Now that you know how the new taxes work, here is how you can help avoid their impact. Before accepting any discretionary wages, watch the thresholds to see if you might owe the 0.9% tax. Minimize the 3.8% investment income tax by having as much of your portfolio in a tax-free retirement plan as possible. And keep your withdrawals from a regular 401(k) or IRA at a minimum to lower your MAGI.

This might also be the time for a Roth 401(k) or Roth IRA. Withdrawals from these are never included in MAGI.

In a taxable account, consider investing in municipal bonds which pay interest exempt from the 3.8% tax. Try to unload stocks that have lost value whenever you sell appreciated securities to help offset net capital gains with losses. Having growth stocks that pay very little in dividends might also make sense.

In the past, paying Medicare taxes was simple. Now these too require a little planning. Call our office for help in mitigating the painful effects of the new Medicare taxes.


Can Happy Employees Equal Healthy Profits?

It is said that living by the Golden Rule – treating others as you would like to be treated – pays dividends. Can this be true in a small business work environment too? Business owners are increasingly finding that treating employees well can boost profits.

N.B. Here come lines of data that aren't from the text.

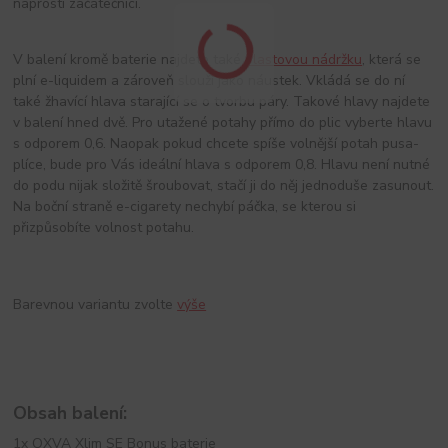
naprostí začátečníci.
V balení kromě baterie najdete také
plastovou nádržku
, která se
plní e-liquidem a zároveň slouží jako náustek. Vkládá se do ní
také žhavící hlava starající se o tvorbu páry. Takové hlavy najdete
v balení hned dvě. Pro utažené potahy přímo do plic vyberte hlavu
s odporem 0,6. Naopak pokud chcete spíše volnější potah pusa-
plíce, bude pro Vás ideální hlava s odporem 0,8. Hlavu není nutné
do podu nijak složitě šroubovat, stačí ji do něj jednoduše zasunout.
Na boční straně e-cigarety nechybí páčka, se kterou si
přizpůsobíte volnost potahu.
Barevnou variantu zvolte
výše
Obsah balení:
1x OXVA Xlim SE Bonus baterie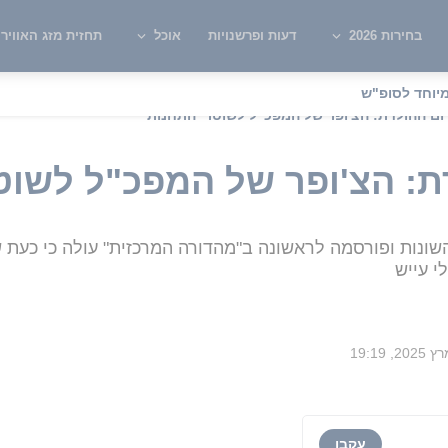
בחירות 2026
דעות ופרשנויות
אוכל
תחזית מזג האוויר
יוחד לסופ"ש
ום ההולדת: הצ'ופר של המפכ"ל לשוטרי התחנות
ת: הצ'ופר של המפכ"ל לשוט
נות ופורסמה לראשונה ב"מהדורה המרכזית" עולה כי כעת שו
י עייש
עקבו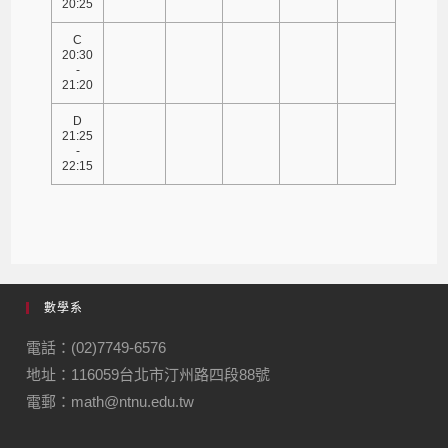
20:25
C
20:30
-
21:20
D
21:25
-
22:15
數學系
電話：(02)7749-6576
地址：116059台北市汀州路四段88號
電郵：math@ntnu.edu.tw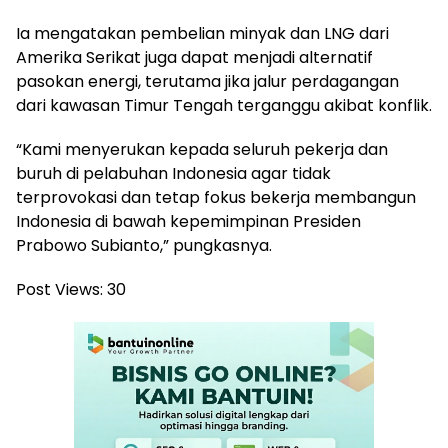
Ia mengatakan pembelian minyak dan LNG dari
Amerika Serikat juga dapat menjadi alternatif
pasokan energi, terutama jika jalur perdagangan
dari kawasan Timur Tengah terganggu akibat konflik.
“Kami menyerukan kepada seluruh pekerja dan
buruh di pelabuhan Indonesia agar tidak
terprovokasi dan tetap fokus bekerja membangun
Indonesia di bawah kepemimpinan Presiden
Prabowo Subianto,” pungkasnya.
Post Views:
30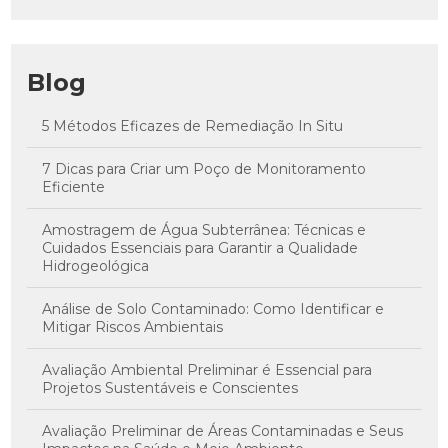
Blog
5 Métodos Eficazes de Remediação In Situ
7 Dicas para Criar um Poço de Monitoramento
Eficiente
Amostragem de Água Subterrânea: Técnicas e
Cuidados Essenciais para Garantir a Qualidade
Hidrogeológica
Análise de Solo Contaminado: Como Identificar e
Mitigar Riscos Ambientais
Avaliação Ambiental Preliminar é Essencial para
Projetos Sustentáveis e Conscientes
Avaliação Preliminar de Áreas Contaminadas e Seus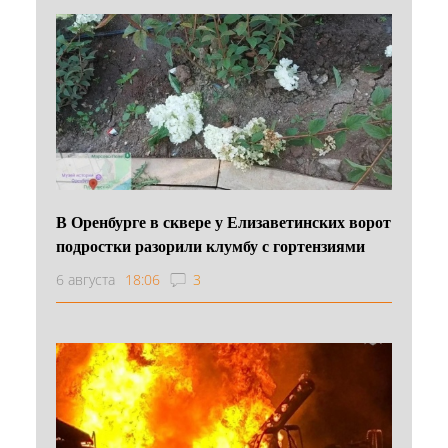
В Оренбурге в сквере у Елизаветинских ворот
подростки разорили клумбу с гортензиями
6 августа
18:06
3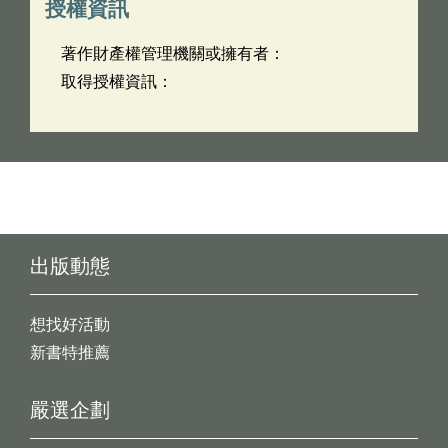
授權資訊
著作財產權管理機關或擁有者：
取得授權資訊：
出版動態
想找好活動
新書特推薦
嚴選企劃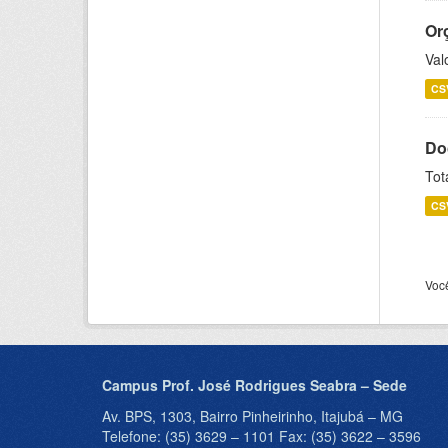
Or
Val
CS
Do
Tot
CS
Voc
Campus Prof. José Rodrigues Seabra – Sede
Av. BPS, 1303, Bairro Pinheirinho, Itajubá – MG
Telefone: (35) 3629 – 1101 Fax: (35) 3622 – 3596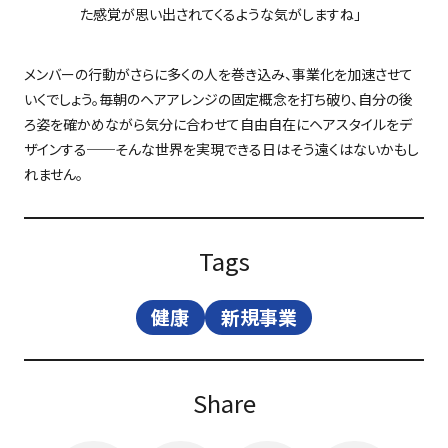
た感覚が思い出されてくるような気がしますね」
メンバーの行動がさらに多くの人を巻き込み、事業化を加速させて
いくでしょう。毎朝のヘアアレンジの固定概念を打ち破り、自分の後
ろ姿を確かめながら気分に合わせて自由自在にヘアスタイルをデ
ザインする
──
そんな世界を実現できる日はそう遠くはないかもし
れません。
Tags
健康
新規事業
Share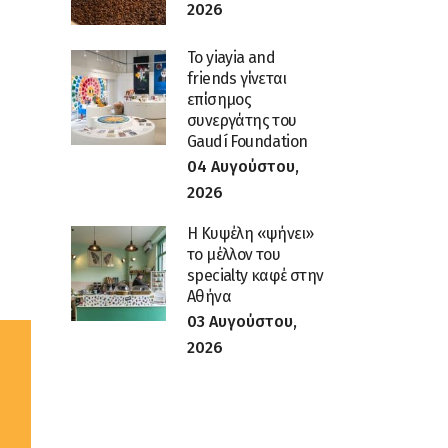
2026
To yiayia and
friends γίνεται
επίσημος
συνεργάτης του
Gaudí Foundation
04 Αυγούστου,
2026
Η Κυψέλη «ψήνει»
το μέλλον του
specialty καφέ στην
Αθήνα
03 Αυγούστου,
2026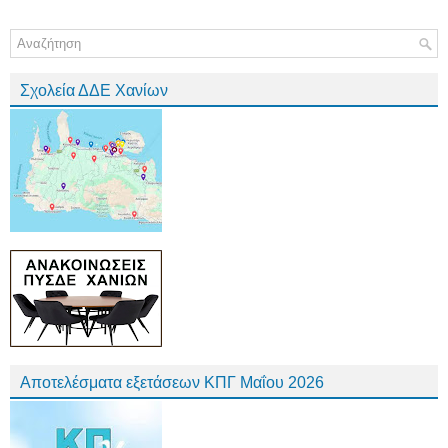
Σχολεία ΔΔΕ Χανίων
Αποτελέσματα εξετάσεων ΚΠΓ Μαΐου 2026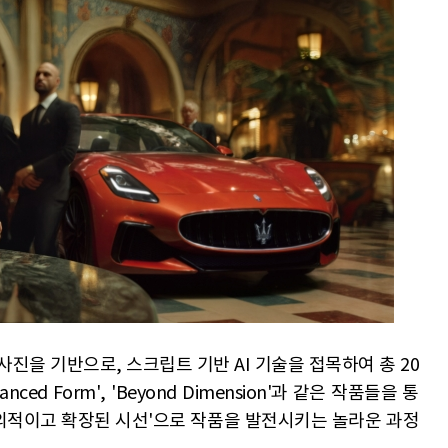
진을 기반으로, 스크립트 기반 AI 기술을 접목하여 총 20
lanced Form', 'Beyond Dimension'과 같은 작품들을 통
'창의적이고 확장된 시선'으로 작품을 발전시키는 놀라운 과정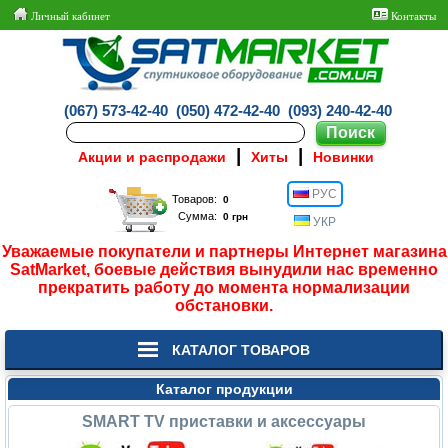
Личный кабинет
Контакты
(067) 573-42-40
(050) 472-42-40
(093) 240-42-40
|
|
Акции и распродажи
Хиты
Новинки
РУС
Товаров:
Сумма:
УКР
Уважаемые покупатели и партнеры Интернет магазина
SatMarket, боевые действия вынудили нас временно
прекратить работу до момента нормализации
обстановки.
КАТАЛОГ ТОВАРОВ
Каталог продукции
SMART TV приставки и аксессуары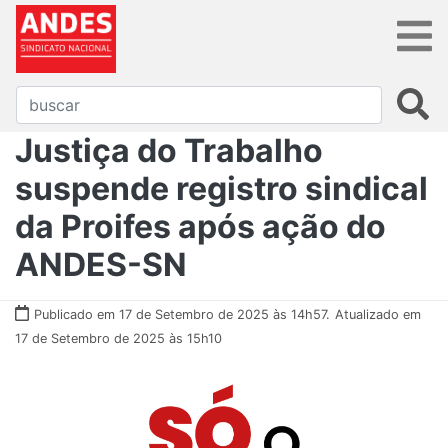
Justiça do Trabalho
suspende registro sindical
da Proifes após ação do
ANDES-SN
Publicado em 17 de Setembro de 2025 às 14h57.
Atualizado em
17 de Setembro de 2025 às 15h10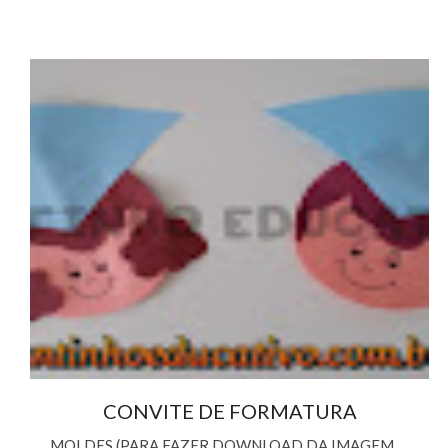
CONVITE DE FORMATURA
MOLDES (PARA FAZER DOWNLOAD DA IMAGEM,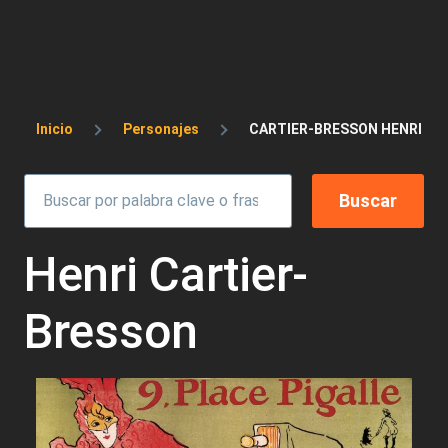
Sobrescribir enlaces de ayuda a la 
Inicio
Personajes
CARTIER-BRESSON HENRI
Henri Cartier-
Bresson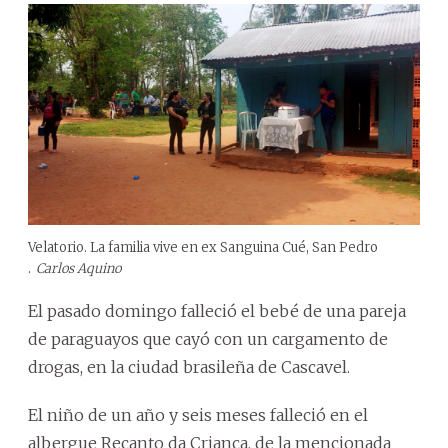
Velatorio. La familia vive en ex Sanguina Cué, San Pedro
.
Carlos Aquino
El pasado domingo falleció el bebé de una pareja
de paraguayos que cayó con un cargamento de
drogas, en la ciudad brasileña de Cascavel.
El niño de un año y seis meses falleció en el
albergue Recanto da Criança, de la mencionada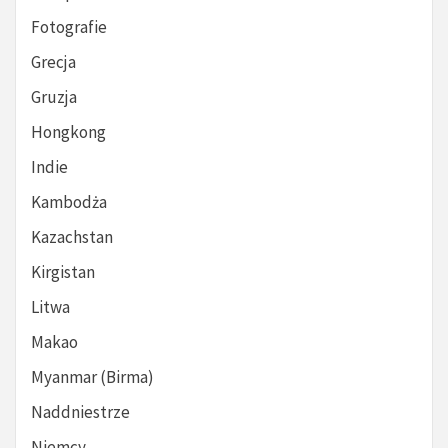
Fotografie
Grecja
Gruzja
Hongkong
Indie
Kambodża
Kazachstan
Kirgistan
Litwa
Makao
Myanmar (Birma)
Naddniestrze
Niemcy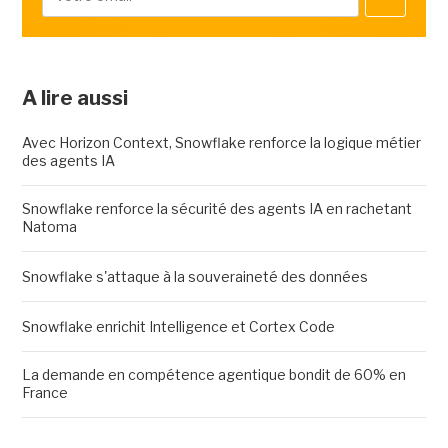
A lire aussi
Avec Horizon Context, Snowflake renforce la logique métier
des agents IA
Snowflake renforce la sécurité des agents IA en rachetant
Natoma
Snowflake s'attaque à la souveraineté des données
Snowflake enrichit Intelligence et Cortex Code
La demande en compétence agentique bondit de 60% en
France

Creating a contented workforce is simply a matter of maintaining your most precious business asset. This can benefit your company in three ways. First, it lowers employee turnover, which in turn lowers new-hire training expenses and flattens learning curves. Second, a well-treated employee is often a harder working employee, one who is more apt to put in the additional hours when needed. This extra effort can also help cement relationships with your customers as they discover that your employees will do whatever it takes to get the job done. And finally, gaining a reputation as a good place to work will naturally draw higher-quality job prospects.

So how can a small business with limited resources become an attractive place to work? The first step might be to just show employees you care. Offer your workers as many tax-favored benefits as is feasible. The rules keep changing, so you will need to stay current on the latest employment perks. Our office can help you with that.

Also, monitor company morale and routinely ask for employee feedback. When good ideas come from your rank and file, give them the proper credit. And as you become aware of special situations affecting the personal lives of your employees, consider helping them beyond what is required.

Another method for retaining good employees is regular investment in training. A solid core of well-trained employees not only maximizes company effectiveness and profitability, it sends an unmistakable message that your employees have a future with your company.

Fundamental to a contented workplace is a set of fair and consistent employment policies. Establish an employee handbook of rules to work by, and apply those rules to everyone in a consistent manner. Create written job descriptions and strive to communicate expectations clearly. And when your company is headed for big changes, keep everyone as informed as possible. An old business axiom, “never create more change than you can communicate” still holds true today.

Becoming a great place to work is not just the domain of Wall Street companies. Small businesses can also create favorable work environments. It just takes a little application of the Golden Rule.


Look Into Energy Credits

The IRS reminds taxpayers that certain energy credits are still available. If you haven’t already taken advantage of them, this may be the year to make energy-efficient improvements to your home. You may be entitled to a credit of 10% of the cost of certain energy-saving improvements such as insulation, windows, doors, skylights, and roofs.

The credit has a maximum lifetime limit of $500; the credit for windows is limited to $200. Not all energy improvements qualify, the IRS cautions taxpayers, so be sure you have the manufacturer’s credit certification statement (usually available with the product’s packaging or on the manufacturer’s website).